## [Directions]
Copy all of the rows below, keeping every character unchanged.

● ● ●

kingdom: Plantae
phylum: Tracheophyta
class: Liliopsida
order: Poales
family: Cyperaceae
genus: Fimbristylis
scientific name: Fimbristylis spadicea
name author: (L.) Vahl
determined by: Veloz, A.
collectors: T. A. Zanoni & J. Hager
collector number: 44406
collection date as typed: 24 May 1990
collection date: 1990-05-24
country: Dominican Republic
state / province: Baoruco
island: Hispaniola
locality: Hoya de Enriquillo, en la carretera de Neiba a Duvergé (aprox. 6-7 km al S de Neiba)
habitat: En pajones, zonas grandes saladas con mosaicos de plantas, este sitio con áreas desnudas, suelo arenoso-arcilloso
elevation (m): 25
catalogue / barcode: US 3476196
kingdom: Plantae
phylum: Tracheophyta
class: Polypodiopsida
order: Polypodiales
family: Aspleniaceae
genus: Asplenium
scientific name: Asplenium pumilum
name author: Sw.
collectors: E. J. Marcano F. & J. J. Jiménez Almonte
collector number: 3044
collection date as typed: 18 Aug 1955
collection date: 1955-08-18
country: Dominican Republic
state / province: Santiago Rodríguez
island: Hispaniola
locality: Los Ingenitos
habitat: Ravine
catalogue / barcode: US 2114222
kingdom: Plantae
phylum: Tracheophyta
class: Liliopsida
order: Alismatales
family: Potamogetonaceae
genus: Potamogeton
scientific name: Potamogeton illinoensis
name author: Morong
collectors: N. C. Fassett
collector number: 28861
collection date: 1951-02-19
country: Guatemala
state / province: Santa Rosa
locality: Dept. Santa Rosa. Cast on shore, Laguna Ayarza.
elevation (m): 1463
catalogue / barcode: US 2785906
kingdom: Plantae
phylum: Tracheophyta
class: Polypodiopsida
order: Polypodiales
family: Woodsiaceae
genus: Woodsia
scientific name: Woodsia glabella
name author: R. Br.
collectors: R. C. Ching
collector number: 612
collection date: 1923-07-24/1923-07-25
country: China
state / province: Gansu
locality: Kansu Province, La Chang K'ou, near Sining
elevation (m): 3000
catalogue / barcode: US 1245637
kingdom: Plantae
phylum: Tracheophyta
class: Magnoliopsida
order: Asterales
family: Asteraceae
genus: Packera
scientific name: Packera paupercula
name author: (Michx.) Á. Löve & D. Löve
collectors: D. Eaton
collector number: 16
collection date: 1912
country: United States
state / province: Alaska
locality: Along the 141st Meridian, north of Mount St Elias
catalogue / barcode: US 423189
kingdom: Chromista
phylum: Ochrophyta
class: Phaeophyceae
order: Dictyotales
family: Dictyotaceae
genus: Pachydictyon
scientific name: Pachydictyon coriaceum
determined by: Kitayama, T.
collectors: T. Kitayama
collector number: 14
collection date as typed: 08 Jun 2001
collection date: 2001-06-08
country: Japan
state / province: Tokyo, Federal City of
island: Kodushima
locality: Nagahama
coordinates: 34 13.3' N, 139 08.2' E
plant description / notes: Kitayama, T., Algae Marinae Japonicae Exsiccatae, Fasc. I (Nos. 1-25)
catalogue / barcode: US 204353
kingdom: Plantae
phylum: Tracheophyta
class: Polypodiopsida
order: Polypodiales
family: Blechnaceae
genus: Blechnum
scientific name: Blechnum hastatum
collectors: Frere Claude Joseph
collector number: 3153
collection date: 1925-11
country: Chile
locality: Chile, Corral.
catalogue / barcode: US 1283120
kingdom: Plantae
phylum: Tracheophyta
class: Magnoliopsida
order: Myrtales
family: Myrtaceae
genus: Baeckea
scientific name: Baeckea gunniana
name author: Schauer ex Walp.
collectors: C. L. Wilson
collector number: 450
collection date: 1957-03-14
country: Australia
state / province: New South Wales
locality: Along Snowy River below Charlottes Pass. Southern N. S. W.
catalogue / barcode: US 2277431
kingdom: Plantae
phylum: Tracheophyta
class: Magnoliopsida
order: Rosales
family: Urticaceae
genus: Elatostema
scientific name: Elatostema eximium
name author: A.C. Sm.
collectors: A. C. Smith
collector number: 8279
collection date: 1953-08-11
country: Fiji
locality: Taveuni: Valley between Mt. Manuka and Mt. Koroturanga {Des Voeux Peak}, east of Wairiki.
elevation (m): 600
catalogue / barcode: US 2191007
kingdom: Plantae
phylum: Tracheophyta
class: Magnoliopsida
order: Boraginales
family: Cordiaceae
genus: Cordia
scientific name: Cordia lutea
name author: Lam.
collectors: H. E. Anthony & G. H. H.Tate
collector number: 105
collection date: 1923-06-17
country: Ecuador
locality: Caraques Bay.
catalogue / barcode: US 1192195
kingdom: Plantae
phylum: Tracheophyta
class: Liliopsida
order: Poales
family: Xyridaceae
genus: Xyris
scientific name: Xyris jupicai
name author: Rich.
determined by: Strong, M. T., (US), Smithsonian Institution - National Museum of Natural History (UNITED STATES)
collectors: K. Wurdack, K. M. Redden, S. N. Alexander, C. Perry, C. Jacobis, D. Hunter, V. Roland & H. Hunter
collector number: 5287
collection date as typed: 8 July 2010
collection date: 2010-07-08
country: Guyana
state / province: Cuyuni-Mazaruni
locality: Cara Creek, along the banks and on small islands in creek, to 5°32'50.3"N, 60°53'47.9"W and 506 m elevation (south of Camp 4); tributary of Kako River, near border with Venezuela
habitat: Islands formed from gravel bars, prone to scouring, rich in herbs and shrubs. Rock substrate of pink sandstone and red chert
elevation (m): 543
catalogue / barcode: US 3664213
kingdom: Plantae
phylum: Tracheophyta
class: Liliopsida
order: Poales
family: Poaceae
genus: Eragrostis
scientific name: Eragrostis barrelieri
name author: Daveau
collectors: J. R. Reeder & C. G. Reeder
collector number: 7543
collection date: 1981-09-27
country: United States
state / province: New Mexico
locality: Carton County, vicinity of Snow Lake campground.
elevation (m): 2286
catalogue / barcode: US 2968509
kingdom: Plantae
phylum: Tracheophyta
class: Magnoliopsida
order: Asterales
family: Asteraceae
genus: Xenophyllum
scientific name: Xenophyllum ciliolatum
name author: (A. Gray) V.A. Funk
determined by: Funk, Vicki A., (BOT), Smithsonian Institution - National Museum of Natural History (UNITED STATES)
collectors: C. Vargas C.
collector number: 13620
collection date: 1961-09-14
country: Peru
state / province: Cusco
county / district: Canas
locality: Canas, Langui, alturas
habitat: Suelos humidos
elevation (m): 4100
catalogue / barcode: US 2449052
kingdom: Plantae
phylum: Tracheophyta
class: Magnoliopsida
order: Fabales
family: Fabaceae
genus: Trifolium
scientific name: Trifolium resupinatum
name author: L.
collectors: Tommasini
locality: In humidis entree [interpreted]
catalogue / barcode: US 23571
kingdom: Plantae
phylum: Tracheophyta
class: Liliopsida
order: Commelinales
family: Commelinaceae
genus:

● ● ●

## [Exercise response]
kingdom: Plantae
phylum: Tracheophyta
class: Liliopsida
order: Poales
family: Cyperaceae
genus: Fimbristylis
scientific name: Fimbristylis spadicea
name author: (L.) Vahl
determined by: Veloz, A.
collectors: T. A. Zanoni & J. Hager
collector number: 44406
collection date as typed: 24 May 1990
collection date: 1990-05-24
country: Dominican Republic
state / province: Baoruco
island: Hispaniola
locality: Hoya de Enriquillo, en la carretera de Neiba a Duvergé (aprox. 6-7 km al S de Neiba)
habitat: En pajones, zonas grandes saladas con mosaicos de plantas, este sitio con áreas desnudas, suelo arenoso-arcilloso
elevation (m): 25
catalogue / barcode: US 3476196
kingdom: Plantae
phylum: Tracheophyta
class: Polypodiopsida
order: Polypodiales
family: Aspleniaceae
genus: Asplenium
scientific name: Asplenium pumilum
name author: Sw.
collectors: E. J. Marcano F. & J. J. Jiménez Almonte
collector number: 3044
collection date as typed: 18 Aug 1955
collection date: 1955-08-18
country: Dominican Republic
state / province: Santiago Rodríguez
island: Hispaniola
locality: Los Ingenitos
habitat: Ravine
catalogue / barcode: US 2114222
kingdom: Plantae
phylum: Tracheophyta
class: Liliopsida
order: Alismatales
family: Potamogetonaceae
genus: Potamogeton
scientific name: Potamogeton illinoensis
name author: Morong
collectors: N. C. Fassett
collector number: 28861
collection date: 1951-02-19
country: Guatemala
state / province: Santa Rosa
locality: Dept. Santa Rosa. Cast on shore, Laguna Ayarza.
elevation (m): 1463
catalogue / barcode: US 2785906
kingdom: Plantae
phylum: Tracheophyta
class: Polypodiopsida
order: Polypodiales
family: Woodsiaceae
genus: Woodsia
scientific name: Woodsia glabella
name author: R. Br.
collectors: R. C. Ching
collector number: 612
collection date: 1923-07-24/1923-07-25
country: China
state / province: Gansu
locality: Kansu Province, La Chang K'ou, near Sining
elevation (m): 3000
catalogue / barcode: US 1245637
kingdom: Plantae
phylum: Tracheophyta
class: Magnoliopsida
order: Asterales
family: Asteraceae
genus: Packera
scientific name: Packera paupercula
name author: (Michx.) Á. Löve & D. Löve
collectors: D. Eaton
collector number: 16
collection date: 1912
country: United States
state / province: Alaska
locality: Along the 141st Meridian, north of Mount St Elias
catalogue / barcode: US 423189
kingdom: Chromista
phylum: Ochrophyta
class: Phaeophyceae
order: Dictyotales
family: Dictyotaceae
genus: Pachydictyon
scientific name: Pachydictyon coriaceum
determined by: Kitayama, T.
collectors: T. Kitayama
collector number: 14
collection date as typed: 08 Jun 2001
collection date: 2001-06-08
country: Japan
state / province: Tokyo, Federal City of
island: Kodushima
locality: Nagahama
coordinates: 34 13.3' N, 139 08.2' E
plant description / notes: Kitayama, T., Algae Marinae Japonicae Exsiccatae, Fasc. I (Nos. 1-25)
catalogue / barcode: US 204353
kingdom: Plantae
phylum: Tracheophyta
class: Polypodiopsida
order: Polypodiales
family: Blechnaceae
genus: Blechnum
scientific name: Blechnum hastatum
collectors: Frere Claude Joseph
collector number: 3153
collection date: 1925-11
country: Chile
locality: Chile, Corral.
catalogue / barcode: US 1283120
kingdom: Plantae
phylum: Tracheophyta
class: Magnoliopsida
order: Myrtales
family: Myrtaceae
genus: Baeckea
scientific name: Baeckea gunniana
name author: Schauer ex Walp.
collectors: C. L. Wilson
collector number: 450
collection date: 1957-03-14
country: Australia
state / province: New South Wales
locality: Along Snowy River below Charlottes Pass. Southern N. S. W.
catalogue / barcode: US 2277431
kingdom: Plantae
phylum: Tracheophyta
class: Magnoliopsida
order: Rosales
family: Urticaceae
genus: Elatostema
scientific name: Elatostema eximium
name author: A.C. Sm.
collectors: A. C. Smith
collector number: 8279
collection date: 1953-08-11
country: Fiji
locality: Taveuni: Valley between Mt. Manuka and Mt. Koroturanga {Des Voeux Peak}, east of Wairiki.
elevation (m): 600
catalogue / barcode: US 2191007
kingdom: Plantae
phylum: Tracheophyta
class: Magnoliopsida
order: Boraginales
family: Cordiaceae
genus: Cordia
scientific name: Cordia lutea
name author: Lam.
collectors: H. E. Anthony & G. H. H.Tate
collector number: 105
collection date: 1923-06-17
country: Ecuador
locality: Caraques Bay.
catalogue / barcode: US 1192195
kingdom: Plantae
phylum: Tracheophyta
class: Liliopsida
order: Poales
family: Xyridaceae
genus: Xyris
scientific name: Xyris jupicai
name author: Rich.
determined by: Strong, M. T., (US), Smithsonian Institution - National Museum of Natural History (UNITED STATES)
collectors: K. Wurdack, K. M. Redden, S. N. Alexander, C. Perry, C. Jacobis, D. Hunter, V. Roland & H. Hunter
collector number: 5287
collection date as typed: 8 July 2010
collection date: 2010-07-08
country: Guyana
state / province: Cuyuni-Mazaruni
locality: Cara Creek, along the banks and on small islands in creek, to 5°32'50.3"N, 60°53'47.9"W and 506 m elevation (south of Camp 4); tributary of Kako River, near border with Venezuela
habitat: Islands formed from gravel bars, prone to scouring, rich in herbs and shrubs. Rock substrate of pink sandstone and red chert
elevation (m): 543
catalogue / barcode: US 3664213
kingdom: Plantae
phylum: Tracheophyta
class: Liliopsida
order: Poales
family: Poaceae
genus: Eragrostis
scientific name: Eragrostis barrelieri
name author: Daveau
collectors: J. R. Reeder & C. G. Reeder
collector number: 7543
collection date: 1981-09-27
country: United States
state / province: New Mexico
locality: Carton County, vicinity of Snow Lake campground.
elevation (m): 2286
catalogue / barcode: US 2968509
kingdom: Plantae
phylum: Tracheophyta
class: Magnoliopsida
order: Asterales
family: Asteraceae
genus: Xenophyllum
scientific name: Xenophyllum ciliolatum
name author: (A. Gray) V.A. Funk
determined by: Funk, Vicki A., (BOT), Smithsonian Institution - National Museum of Natural History (UNITED STATES)
collectors: C. Vargas C.
collector number: 13620
collection date: 1961-09-14
country: Peru
state / province: Cusco
county / district: Canas
locality: Canas, Langui, alturas
habitat: Suelos humidos
elevation (m): 4100
catalogue / barcode: US 2449052
kingdom: Plantae
phylum: Tracheophyta
class: Magnoliopsida
order: Fabales
family: Fabaceae
genus: Trifolium
scientific name: Trifolium resupinatum
name author: L.
collectors: Tommasini
locality: In humidis entree [interpreted]
catalogue / barcode: US 23571
kingdom: Plantae
phylum: Tracheophyta
class: Liliopsida
order: Commelinales
family: Commelinaceae
genus:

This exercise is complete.